I shrugged. "Haven't a clue. There is the minor matter that it can be used to force other people to do things, and I'd really rather not let that power wander around unsupervised and uncontrolled. At least the regent kept the medium-term future in mind - some random person might only think of the immediate short-term pleasures from forcing people to obey their every whim. If it came down to it - I'd rather everyone on board ended up pregnant, rather than let that happen. Of course, that might be the twitterpation nudging my values, so, well, I'd need to take the time to work that one through from basic principles again to see if full-on reasoning matches my current intuitions."

Micro had been scribbling for a few minutes, and now looked up. "Here's an assumption to question. You're a cow, so going without magic will eventually hurt your brain, right?"

"According to all the evidence I've got, yes," I cautiously agreed.

"So, does that matter while you're a bird?"

"What, you're suggesting I just... let the cloak use up its magic, and stay as a raven, for... how long?"

She shrugged. "Until we find some other poor schmuck to pass it on to, maybe?"

I looked at Red. She shrugged. I looked at Amethyst. She was staring with an uncharacteristically dreamy expression, through the bridge's windows at the bow of the ship, where the Musketeers were fiddling with a hatch. I looked back at Micro. "Well - I can think of a few tests we should run first... in fact, most of the ones I was planning to run today, to try and see what's going on with my cow biology while I'm a bird, and vice versa.

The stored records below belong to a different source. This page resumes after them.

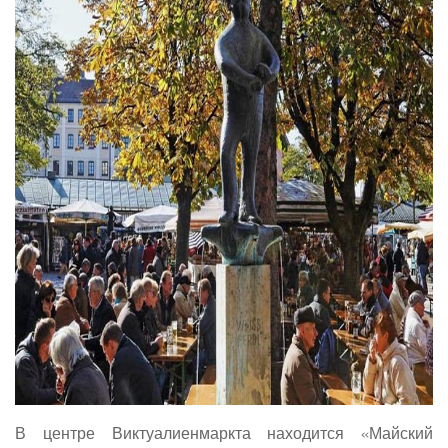
В центре Виктуалиенмаркта находится «Майский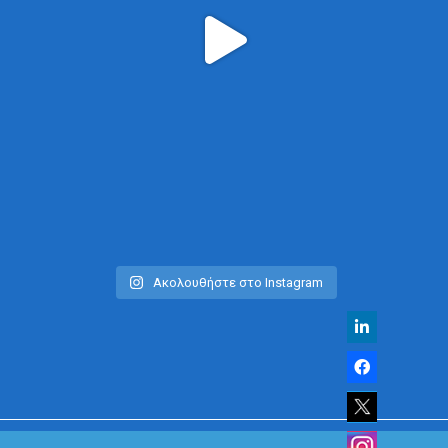
Ακολουθήστε στο Instagram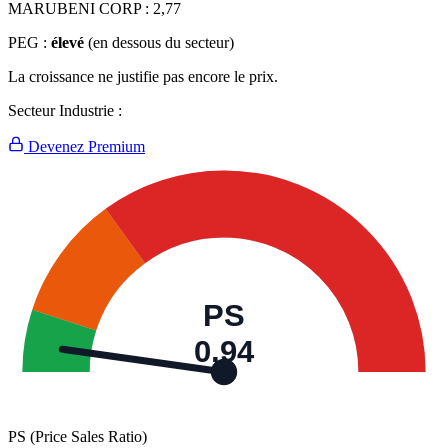
MARUBENI CORP :
2,77
PEG :
élevé
(en dessous du secteur)
La croissance ne justifie pas encore le prix.
Secteur Industrie :
Devenez Premium
PS
0,94
PS (Price Sales Ratio)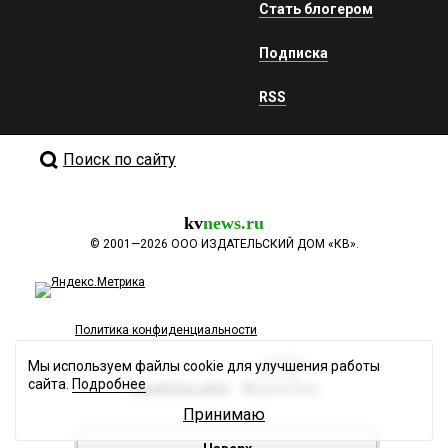
Стать блогером
Подписка
RSS
Поиск по сайту
kv
news.ru
©
2001—2026
ООО ИЗДАТЕЛЬСКИЙ ДОМ «КВ».
Политика конфиденциальности
Мы используем файлы cookie для улучшения работы
сайта.
Подробнее
Разработка сайта
Принимаю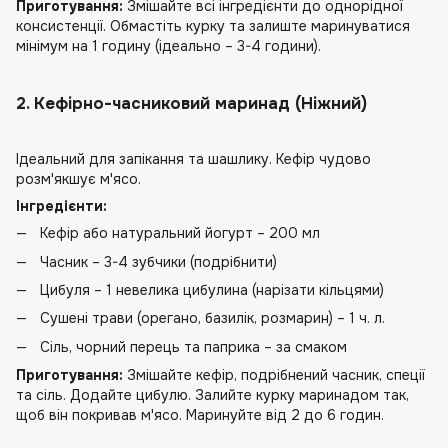
Приготування:
Змішайте всі інгредієнти до однорідної
консистенції. Обмастіть курку та залиште маринуватися
мінімум на 1 годину (ідеально – 3-4 години).
2. Кефірно-часниковий маринад (Ніжний)
Ідеальний для запікання та шашлику. Кефір чудово
розм'якшує м'ясо.
Інгредієнти:
Кефір або натуральний йогурт – 200 мл
Часник – 3-4 зубчики (подрібнити)
Цибуля – 1 невелика цибулина (нарізати кільцями)
Сушені трави (орегано, базилік, розмарин) – 1 ч. л.
Сіль, чорний перець та паприка – за смаком
Приготування:
Змішайте кефір, подрібнений часник, спеції
та сіль. Додайте цибулю. Залийте курку маринадом так,
щоб він покривав м'ясо. Маринуйте від 2 до 6 годин.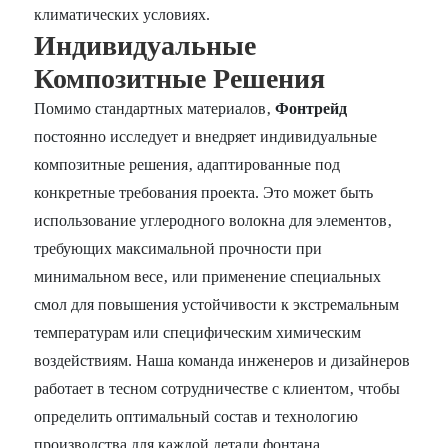
климатических условиях.
Индивидуальные
Композитные Решения
Помимо стандартных материалов‚
Фонтрейд
постоянно исследует и внедряет индивидуальные
композитные решения‚ адаптированные под
конкретные требования проекта. Это может быть
использование углеродного волокна для элементов‚
требующих максимальной прочности при
минимальном весе‚ или применение специальных
смол для повышения устойчивости к экстремальным
температурам или специфическим химическим
воздействиям. Наша команда инженеров и дизайнеров
работает в тесном сотрудничестве с клиентом‚ чтобы
определить оптимальный состав и технологию
производства для каждой детали фонтана.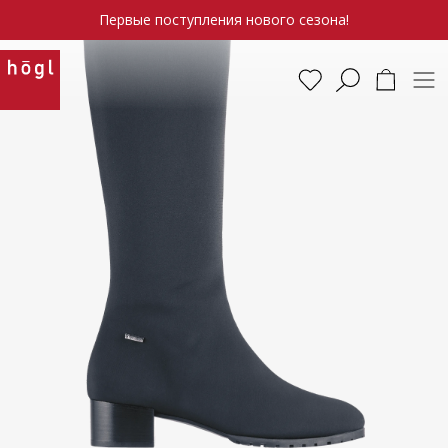
Первые поступления нового сезона!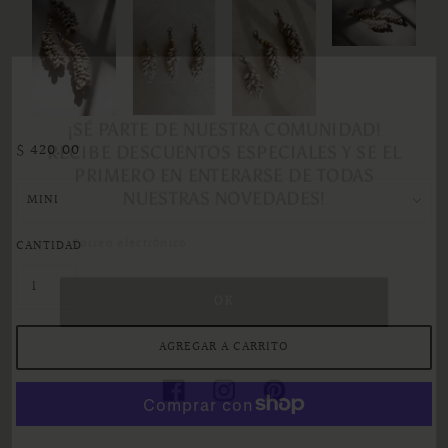
$ 420.00
¡SÉ PARTE DE NUESTRA COMUNIDAD!
RECIBE DESCUENTOS ESPECIALES Y SE EL
PRIMERO EN ENTERARSE DE TODAS
NUESTRAS NOVEDADES!
CANTIDAD
AGREGAR A CARRITO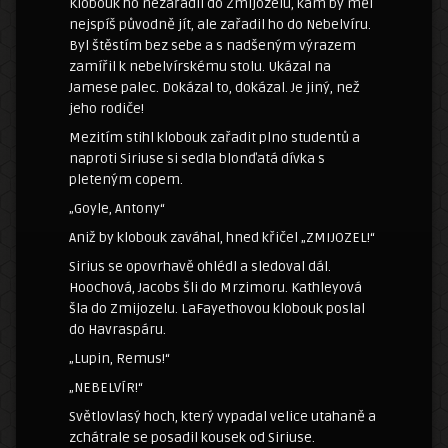
Klobouk ho nezařadil do Zmijozelu, kam by měl
nejspíš původně jít, ale zařadil ho do Nebelvíru.
Byl štěstím bez sebe a s nadšeným výrazem
zamířil k nebelvírskému stolu. Ukázal na
Jamese palec. Dokázal to, dokázal. Je jiný, než
jeho rodiče!
Mezitím stihl klobouk zařadit plno studentů a
naproti Siriuse si sedla blonďatá dívka s
pleteným copem.
„Goyle, Antony“
Aniž by klobouk zaváhal, hned křičel „ZMIJOZEL!“
Sirius se opovrhavě ohlédl a sledoval dál.
Hoochová, Jacobs šli do Mrzimoru. Kathleyová
šla do Zmijozelu. LaFayethovou klobouk poslal
do Havraspáru.
„Lupin, Remus!“
„NEBELVÍR!“
Světlovlasý hoch, který vypadal velice utahaně a
zchátrale se posadil kousek od Siriuse.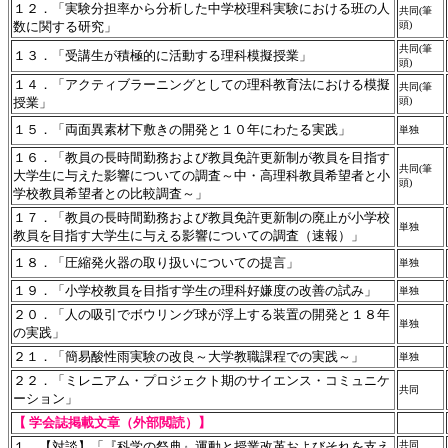
１２．「実験分担率から分析した中学校理科実験における班の人
共同(筆
数に関する研究」
頭)
共同(筆
１３．「受講生が積極的に活動する理科模擬授業」
頭)
１４．「アクティブラーニングとしての理科教育法における模擬
共同(筆
授業」
頭)
１５．「両面異素材下敷きの開発と１０年にわたる実践」
単独
１６．「教員の長時間勤務および教員免許更新制が教員を目指す
共同(筆
大学生に与えた影響についての調査～中・高理科教員希望者と小
頭)
学校教員希望者との比較調査～」
１７．「教員の長時間勤務および教員免許更新制の廃止が小学校
単独
教員を目指す大学生に与える影響についての調査（速報）」
１８．「圧縮発火器の取り扱いについての提言」
単独
１９．「小学校教員を目指す学生の理科好嫌度の改善の試み」
単独
２０．「人の吸引でボウリング球が浮上する装置の開発と１８年
単独
の実践」
２１．「簡易酸性雨実験の改良～大学教職課程での実践～」
単独
２２．「ミレニアム・プロジェクト期のサイエンス・コミュニケ
共同
ーション」
【 学会誌掲載文章（外部閲読）】
１．【対談】「『科学の祭典』運動と授業改革およびそれを支え
共同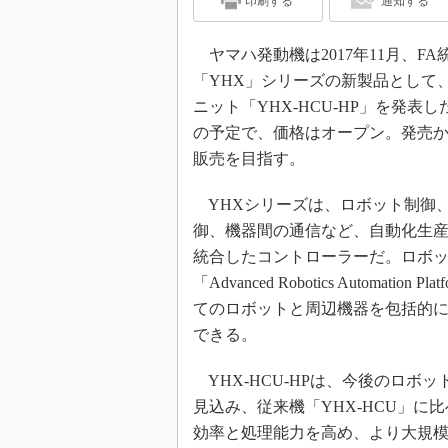
印刷する
通知する
ヤマハ発動機は2017年11月、F
「YHX」シリーズの新製品として
ニット「YHX-HCU-HP」を発表し
の予定で、価格はオープン。発売から
販売を目指す。
YHXシリーズは、ロボット制御、
御、機器間の通信など、自動化生
統合したコントローラーだ。ロボ
「Advanced Robotics Automatio
てのロボットと周辺機器を包括的
できる。
YHX-HCU-HPは、今後のロボ
見込み、従来機「YHX-HCU」に
効率と処理能力を高め、より大規模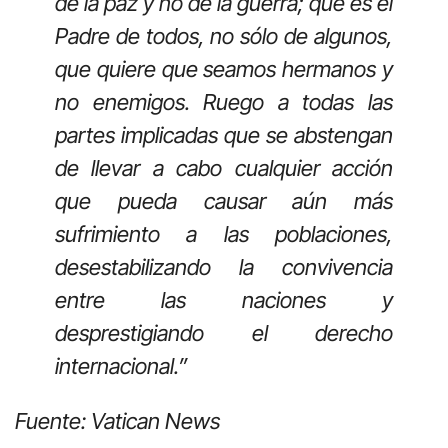
de la paz y no de la guerra; que es el
Padre de todos, no sólo de algunos,
que quiere que seamos hermanos y
no enemigos. Ruego a todas las
partes implicadas que se abstengan
de llevar a cabo cualquier acción
que pueda causar aún más
sufrimiento a las poblaciones,
desestabilizando la convivencia
entre las naciones y
desprestigiando el derecho
internacional.”
Fuente: Vatican News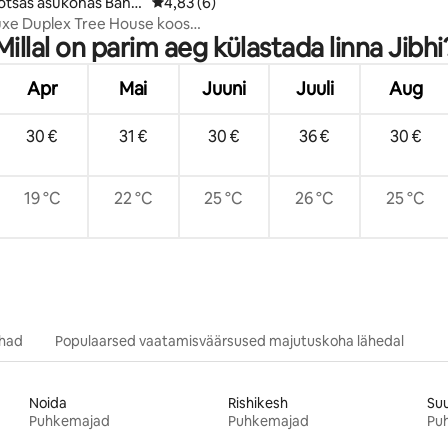
otsas asukohas Banja
Keskmine hinnang 4,83/5, 6 hinnangut
4,83 (6)
uxe Duplex Tree House koos
Millal on parim aeg külastada linna Jibhi
ga Jibhis
Apr
Mai
Juuni
Juuli
Aug
30 €
31 €
30 €
36 €
30 €
19 °C
22 °C
25 °C
26 °C
25 °C
ohad
Populaarsed vaatamisväärsused majutuskoha lähedal
Noida
Rishikesh
Su
Puhkemajad
Puhkemajad
Pu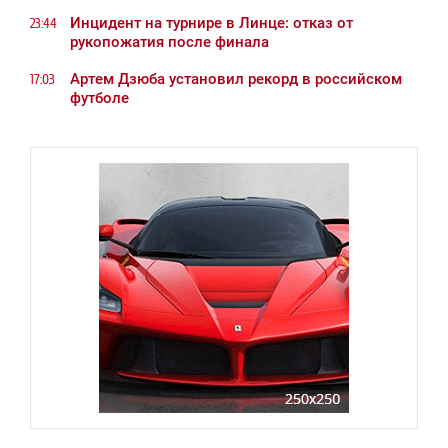
Инцидент на турнире в Линце: отказ от
23:44
рукопожатия после финала
Артем Дзюба установил рекорд в российском
17:03
футболе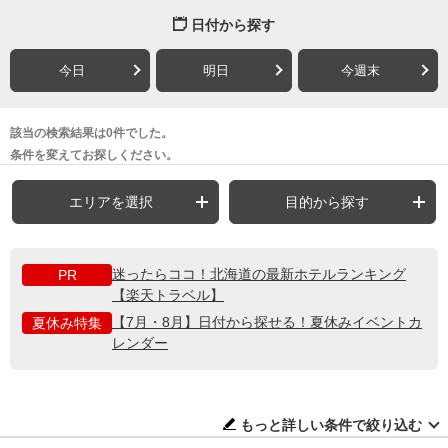
日付から探す
今日
明日
今週末
該当の検索結果は0件でした。
条件を変えてお探しください。
エリアを選択
目的から探す
迷ったらココ！北海道の最新ホテルランキング
PR
【楽天トラベル】
【7月・8月】日付から探せる！夏休みイベントカ
夏休み特集
レンダー
もっと詳しい条件で絞り込む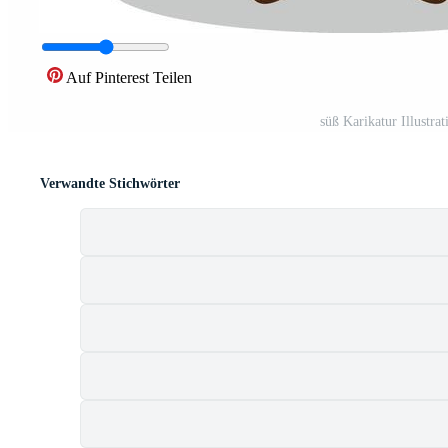
Auf Pinterest Teilen
süß Karikatur Illustr
Verwandte Stichwörter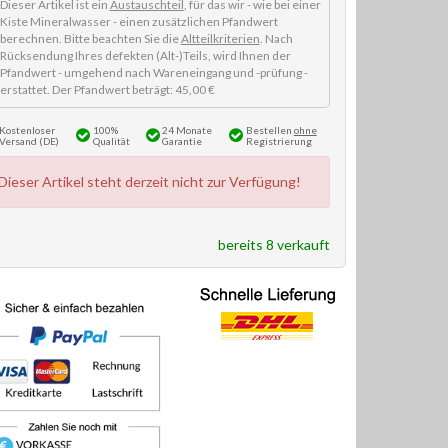
Dieser Artikel ist ein
Austauschteil
, für das wir - wie bei einer
Kiste Mineralwasser - einen zusätzlichen Pfandwert
berechnen. Bitte beachten Sie die
Altteilkriterien
. Nach
Rücksendung Ihres defekten (Alt-)Teils, wird Ihnen der
Pfandwert - umgehend nach Wareneingang und -prüfung -
erstattet. Der Pfandwert beträgt: 45,00 €
Kostenloser
100%
24 Monate
Bestellen
ohne
Versand (DE)
Qualität
Garantie
Registrierung
Dieser Artikel steht derzeit nicht zur Verfügung!
bereits 8 verkauft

But - if trying to dispel it doesn't do the job, then... it would keep the cloak from turning this into a maternity ship, and from falling into the hands of would-be evil overlords... so it might do the trick, if we can't think of anything better.

We stayed at the table for another hour; we didn't think of anything better.


That morning, we ran through some of my planned experiments, and got results consistent with one basic conclusion: the bird-body was completely independent of my cow-body, without any wounds or the like carrying over from one to the other; and with a bit of careful and creative timing, we determined that whichever body I didn't have at the moment, didn't seem to get any older - cuts didn't heal, it didn't get any hungrier, or my bladder any fuller, or anything of the sort. Essentially, while I was a bird, my cow-shape was sort of in suspended animation, and vice versa. Which implied that, while I was a bird, my cow-brain wouldn't suffer at all for any lack of magic.

So I spent that afternoon chanting counter-magic incantations over both brooch and cloak, draining them of as much magic as I could, countering whatever active enchantments they might be emitting, and so on. While everyone kept a nervous eye out, no dragons attacked, our engines didn't fail, and I didn't slip on any banana peels. We locked 'em back up, for all the good we expected that to do.

The next morning, I woke up in feathers again. I tried pushing myself back into my cow shape - no dice; I didn't have enough magic in me (or in the cloak, if there was a difference). I wandered around the ship, asking in extremely broken syllables what everyone thought about having babies - and when nobody seemed particularly interested, Captain Red canceled the Pink Alert.

"I don't mind if you ride around on my head or shoulders," she said, "but I'm not going to wear an eyepatch or say 'arr', and if you ever poop on me you can fly home under your own power."

"Gggot. Tcha."

Which is why when we flew over the giant, I didn't realize it at first - everyone already seemed to me to be a few hundred times bigger than they'd been before, and I still hadn't finished adapting to life at my new scale.